• [Written instruction A]
Swap "transcribe" for "copy out" in the rows, starting with the line with "Rendered at 1654 by 930 pixels." and going on through the line with "text_box K-means and", leaving everything else unchanged. Give back only those lines.

• [Supplied text]
She is a creature trapped within an undefinable moment called the present, between the past and the future. Beyond the present in which she resides, the void reigns. Time once passed does not exist any longer except in memory and the young Winnie who once lived cannot be brought back to the present by any means. Winnie remembers her wedding day when Willie wished her beauty to be permanent. But the more vividly she remembers the happiest day of her life, the more gravely is she bewildered by the gap between the past and the present: "Then... now... what difficulties here, for the mind. (pause.) To have been always what I am - and so changed from what I was. (Pause.) I am the one, I say the one, then the other. (Pause.) Now the one, then the other." [50-51]. She finds herself alienated from her old self, and questions the genuineness of her own memory. She is even skeptical about the certainty of her own body and the identity of her husband: "My arms. (Pause.) My breasts. (Pause.) What arms? (Pause.) What breasts? (Pause.) Willie. (Pause.) What Willie?" [51]. At one point Winnie believes that she remains the same even in the future: "Oh this is a happy day! this will have been another happy day! (Pause.) After all. (Pause.) So far." [47-48]. She tries to extend her present mood into the future by using a future perfect tense. But the next moment she realizes that she cannot predict the time to come without actually living it, and modifies the tense of her sentence a little by adding "After all". It is going to be another happy day 'after all' has happened as expected. She cannot discuss what is beyond her reach. She is a being helplessly confined to the present moment. Finally she utters "So far" and gives up her aspiration for the future.
Winnie is confused about the ending, too. She is afraid to lose the right chance to end her day, or pass it by unprepared. In Act II, one of Winnie's concerns is how to choose the right moment and finish the day by singing a song. However, she senses that the ending cannot be fashioned as she wishes it to be: "It bubbles up, for some unknown reason, the time is ill chosen, one chokes it back. (Pause.) One says, Now is the time, it is now or never, and one cannot. (Pause.) Simply cannot sing." [57]. Winnie wishes to experience the sense of completion and closure by finishing her day with the coming of the night or with the end of the world. In fact, people often wish to see the end of the world while alive, or make their death coincide with the end of the world. But the two ends never happen simultaneously. The end of conventional tragedy usually coincides with the death of the protagonist. Beckett's protagonist never dies at the end of the action. Nor does his world end once and for all. His tragedy is not of death but of the impossibility of death. It is another mystery of time Beckett wants Winnie, the trapped, to experience.
One of the key principles that makes 'being' possible in the Beckettian universe is the dualism of his characterization. Beckett frequently presents two contrasting characters as a pair who complement each other. It is conspicuous even in Waiting for Godot: Vladimir is the more practical of the two, and Estragon claims to have been a poet. In eating his carrot, Estragon finds that the more he eats of it the less he likes it, while Vladimir reacts the opposite way - he likes things as he gets used to them. Estragon is volatile, Vladimir is persistent. Estragon dreams, Vladimir cannot stand hearing about dreams. Vladimir has stinking breath, Estragon has stinking feet. (Esslin 1961, 47)

• [Dataset records]

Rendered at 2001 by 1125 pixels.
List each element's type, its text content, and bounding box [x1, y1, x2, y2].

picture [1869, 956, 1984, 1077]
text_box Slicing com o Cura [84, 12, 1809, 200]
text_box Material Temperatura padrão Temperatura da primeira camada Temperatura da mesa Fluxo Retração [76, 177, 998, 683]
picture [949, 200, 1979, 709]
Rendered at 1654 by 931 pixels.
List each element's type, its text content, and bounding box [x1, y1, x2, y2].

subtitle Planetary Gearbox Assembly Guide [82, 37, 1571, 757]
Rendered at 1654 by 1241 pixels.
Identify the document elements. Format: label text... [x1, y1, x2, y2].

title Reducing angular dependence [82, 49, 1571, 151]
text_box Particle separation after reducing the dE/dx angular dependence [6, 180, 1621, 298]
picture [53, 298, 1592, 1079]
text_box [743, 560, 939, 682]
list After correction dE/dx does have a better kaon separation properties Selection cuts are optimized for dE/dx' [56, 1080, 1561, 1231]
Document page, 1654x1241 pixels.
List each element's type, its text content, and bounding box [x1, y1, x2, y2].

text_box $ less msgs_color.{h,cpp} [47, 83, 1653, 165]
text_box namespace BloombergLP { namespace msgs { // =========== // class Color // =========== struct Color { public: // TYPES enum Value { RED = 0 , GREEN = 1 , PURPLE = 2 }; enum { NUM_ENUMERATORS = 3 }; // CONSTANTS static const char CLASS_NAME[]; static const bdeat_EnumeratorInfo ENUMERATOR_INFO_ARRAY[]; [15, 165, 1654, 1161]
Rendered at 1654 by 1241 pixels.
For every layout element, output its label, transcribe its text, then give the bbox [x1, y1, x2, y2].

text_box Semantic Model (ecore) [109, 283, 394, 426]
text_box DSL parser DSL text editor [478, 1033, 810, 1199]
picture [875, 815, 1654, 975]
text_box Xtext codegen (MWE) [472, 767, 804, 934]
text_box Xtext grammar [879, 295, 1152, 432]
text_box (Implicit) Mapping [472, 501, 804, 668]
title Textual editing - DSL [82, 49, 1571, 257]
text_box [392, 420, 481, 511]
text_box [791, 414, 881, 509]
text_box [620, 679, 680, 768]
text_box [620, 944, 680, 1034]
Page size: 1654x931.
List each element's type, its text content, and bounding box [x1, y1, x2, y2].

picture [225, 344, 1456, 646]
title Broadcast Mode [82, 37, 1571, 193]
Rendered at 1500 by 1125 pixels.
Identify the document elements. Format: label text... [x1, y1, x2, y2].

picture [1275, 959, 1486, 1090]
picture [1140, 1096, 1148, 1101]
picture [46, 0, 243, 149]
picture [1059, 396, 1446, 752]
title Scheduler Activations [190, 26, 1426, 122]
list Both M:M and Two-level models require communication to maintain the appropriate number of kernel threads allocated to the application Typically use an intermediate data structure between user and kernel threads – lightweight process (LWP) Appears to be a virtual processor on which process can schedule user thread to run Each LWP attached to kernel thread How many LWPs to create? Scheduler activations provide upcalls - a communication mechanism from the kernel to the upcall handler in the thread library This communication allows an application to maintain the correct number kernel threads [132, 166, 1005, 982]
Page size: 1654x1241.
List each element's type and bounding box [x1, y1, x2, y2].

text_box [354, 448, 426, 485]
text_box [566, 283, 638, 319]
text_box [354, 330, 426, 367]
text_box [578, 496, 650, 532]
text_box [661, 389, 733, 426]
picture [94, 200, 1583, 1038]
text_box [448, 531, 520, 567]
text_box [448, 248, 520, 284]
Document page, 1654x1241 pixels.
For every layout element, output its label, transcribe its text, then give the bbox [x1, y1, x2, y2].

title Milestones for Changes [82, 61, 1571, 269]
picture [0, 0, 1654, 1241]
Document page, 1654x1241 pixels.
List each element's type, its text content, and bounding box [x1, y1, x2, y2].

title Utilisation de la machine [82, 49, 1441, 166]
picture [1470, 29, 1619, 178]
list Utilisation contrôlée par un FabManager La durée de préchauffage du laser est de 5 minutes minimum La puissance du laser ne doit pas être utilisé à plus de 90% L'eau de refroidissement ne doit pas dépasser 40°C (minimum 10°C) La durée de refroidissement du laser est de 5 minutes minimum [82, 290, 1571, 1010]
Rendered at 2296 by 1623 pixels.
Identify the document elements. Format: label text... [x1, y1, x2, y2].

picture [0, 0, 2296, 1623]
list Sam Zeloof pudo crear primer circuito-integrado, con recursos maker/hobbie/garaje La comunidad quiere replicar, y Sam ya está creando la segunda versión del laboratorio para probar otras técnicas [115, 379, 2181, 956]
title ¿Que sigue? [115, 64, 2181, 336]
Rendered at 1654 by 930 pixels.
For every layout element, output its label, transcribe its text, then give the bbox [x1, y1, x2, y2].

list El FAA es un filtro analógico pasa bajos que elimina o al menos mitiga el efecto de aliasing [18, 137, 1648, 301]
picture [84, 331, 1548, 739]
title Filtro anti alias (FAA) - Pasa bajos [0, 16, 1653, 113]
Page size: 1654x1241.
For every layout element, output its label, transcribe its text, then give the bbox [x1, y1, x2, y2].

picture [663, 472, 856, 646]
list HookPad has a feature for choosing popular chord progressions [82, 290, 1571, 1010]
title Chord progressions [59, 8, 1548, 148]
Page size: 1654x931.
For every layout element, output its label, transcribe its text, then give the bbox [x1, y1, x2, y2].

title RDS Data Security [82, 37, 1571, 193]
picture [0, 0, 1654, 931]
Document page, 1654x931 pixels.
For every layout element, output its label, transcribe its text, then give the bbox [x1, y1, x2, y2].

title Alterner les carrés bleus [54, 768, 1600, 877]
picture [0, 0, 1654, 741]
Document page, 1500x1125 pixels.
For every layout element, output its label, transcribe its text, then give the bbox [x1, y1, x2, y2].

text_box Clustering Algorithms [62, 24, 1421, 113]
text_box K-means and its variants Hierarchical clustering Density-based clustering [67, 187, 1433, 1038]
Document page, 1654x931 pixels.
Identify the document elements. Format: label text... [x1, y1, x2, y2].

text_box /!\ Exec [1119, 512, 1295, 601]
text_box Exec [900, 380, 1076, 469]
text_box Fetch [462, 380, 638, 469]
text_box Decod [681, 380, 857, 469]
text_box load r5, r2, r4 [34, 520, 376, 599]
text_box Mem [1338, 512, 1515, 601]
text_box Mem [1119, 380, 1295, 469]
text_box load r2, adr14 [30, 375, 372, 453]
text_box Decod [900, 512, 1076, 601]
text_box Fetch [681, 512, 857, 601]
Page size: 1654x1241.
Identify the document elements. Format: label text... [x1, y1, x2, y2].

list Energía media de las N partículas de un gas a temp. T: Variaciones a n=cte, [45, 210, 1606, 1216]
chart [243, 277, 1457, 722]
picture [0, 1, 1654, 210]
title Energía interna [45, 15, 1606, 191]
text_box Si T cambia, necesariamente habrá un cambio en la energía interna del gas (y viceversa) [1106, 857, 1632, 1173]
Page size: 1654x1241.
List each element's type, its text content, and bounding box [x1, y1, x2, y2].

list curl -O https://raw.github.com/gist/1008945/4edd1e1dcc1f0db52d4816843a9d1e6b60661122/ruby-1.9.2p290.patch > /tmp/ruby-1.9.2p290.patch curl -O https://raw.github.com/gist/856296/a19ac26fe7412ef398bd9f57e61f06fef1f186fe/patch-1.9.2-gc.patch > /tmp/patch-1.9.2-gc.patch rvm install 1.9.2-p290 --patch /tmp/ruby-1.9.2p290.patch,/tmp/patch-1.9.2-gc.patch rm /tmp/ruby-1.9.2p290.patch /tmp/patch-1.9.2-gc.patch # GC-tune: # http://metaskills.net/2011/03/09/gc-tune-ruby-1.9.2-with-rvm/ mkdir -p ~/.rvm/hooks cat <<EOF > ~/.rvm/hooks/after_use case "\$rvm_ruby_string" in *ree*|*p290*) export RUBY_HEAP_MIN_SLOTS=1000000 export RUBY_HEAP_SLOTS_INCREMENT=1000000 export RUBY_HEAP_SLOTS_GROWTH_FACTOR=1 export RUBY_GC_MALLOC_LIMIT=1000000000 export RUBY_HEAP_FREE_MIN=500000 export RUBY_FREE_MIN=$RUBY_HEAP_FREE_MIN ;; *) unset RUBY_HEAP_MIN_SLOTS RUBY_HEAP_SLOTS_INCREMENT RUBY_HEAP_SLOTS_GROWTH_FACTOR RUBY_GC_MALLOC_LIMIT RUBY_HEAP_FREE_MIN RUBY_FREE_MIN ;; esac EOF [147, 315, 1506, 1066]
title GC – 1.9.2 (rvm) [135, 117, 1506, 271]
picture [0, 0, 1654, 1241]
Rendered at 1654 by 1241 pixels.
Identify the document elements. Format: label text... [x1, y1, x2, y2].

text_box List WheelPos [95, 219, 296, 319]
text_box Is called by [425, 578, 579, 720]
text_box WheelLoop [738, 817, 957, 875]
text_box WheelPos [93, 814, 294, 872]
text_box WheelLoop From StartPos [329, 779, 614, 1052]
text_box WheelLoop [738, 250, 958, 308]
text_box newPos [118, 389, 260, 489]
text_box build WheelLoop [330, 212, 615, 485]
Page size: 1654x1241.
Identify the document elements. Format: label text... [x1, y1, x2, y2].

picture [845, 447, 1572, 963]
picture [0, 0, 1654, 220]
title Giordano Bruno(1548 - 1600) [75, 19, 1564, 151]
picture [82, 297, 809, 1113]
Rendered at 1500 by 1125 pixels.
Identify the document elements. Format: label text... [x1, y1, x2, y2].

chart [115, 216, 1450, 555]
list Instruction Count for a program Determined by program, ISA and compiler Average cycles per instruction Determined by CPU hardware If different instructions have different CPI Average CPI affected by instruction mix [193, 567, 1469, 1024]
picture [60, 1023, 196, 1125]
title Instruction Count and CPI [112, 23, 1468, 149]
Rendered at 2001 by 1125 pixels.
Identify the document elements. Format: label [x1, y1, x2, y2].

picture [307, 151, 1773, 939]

• [Written instruction B]
List every page reference that appears in square brackets in the text on Beckett.

• [Full answer A]
Rendered at 1654 by 930 pixels.
For every layout element, output its label, copy out its text, then give the bbox [x1, y1, x2, y2].

list El FAA es un filtro analógico pasa bajos que elimina o al menos mitiga el efecto de aliasing [18, 137, 1648, 301]
picture [84, 331, 1548, 739]
title Filtro anti alias (FAA) - Pasa bajos [0, 16, 1653, 113]
Page size: 1654x1241.
For every layout element, output its label, copy out its text, then give the bbox [x1, y1, x2, y2].

picture [663, 472, 856, 646]
list HookPad has a feature for choosing popular chord progressions [82, 290, 1571, 1010]
title Chord progressions [59, 8, 1548, 148]
Page size: 1654x931.
For every layout element, output its label, copy out its text, then give the bbox [x1, y1, x2, y2].

title RDS Data Security [82, 37, 1571, 193]
picture [0, 0, 1654, 931]
Document page, 1654x931 pixels.
For every layout element, output its label, copy out its text, then give the bbox [x1, y1, x2, y2].

title Alterner les carrés bleus [54, 768, 1600, 877]
picture [0, 0, 1654, 741]
Document page, 1500x1125 pixels.
For every layout element, output its label, copy out its text, then give the bbox [x1, y1, x2, y2].

text_box Clustering Algorithms [62, 24, 1421, 113]
text_box K-means and its variants Hierarchical clustering Density-based clustering [67, 187, 1433, 1038]

• [Full answer B]
[50-51], [51], [47-48], [57]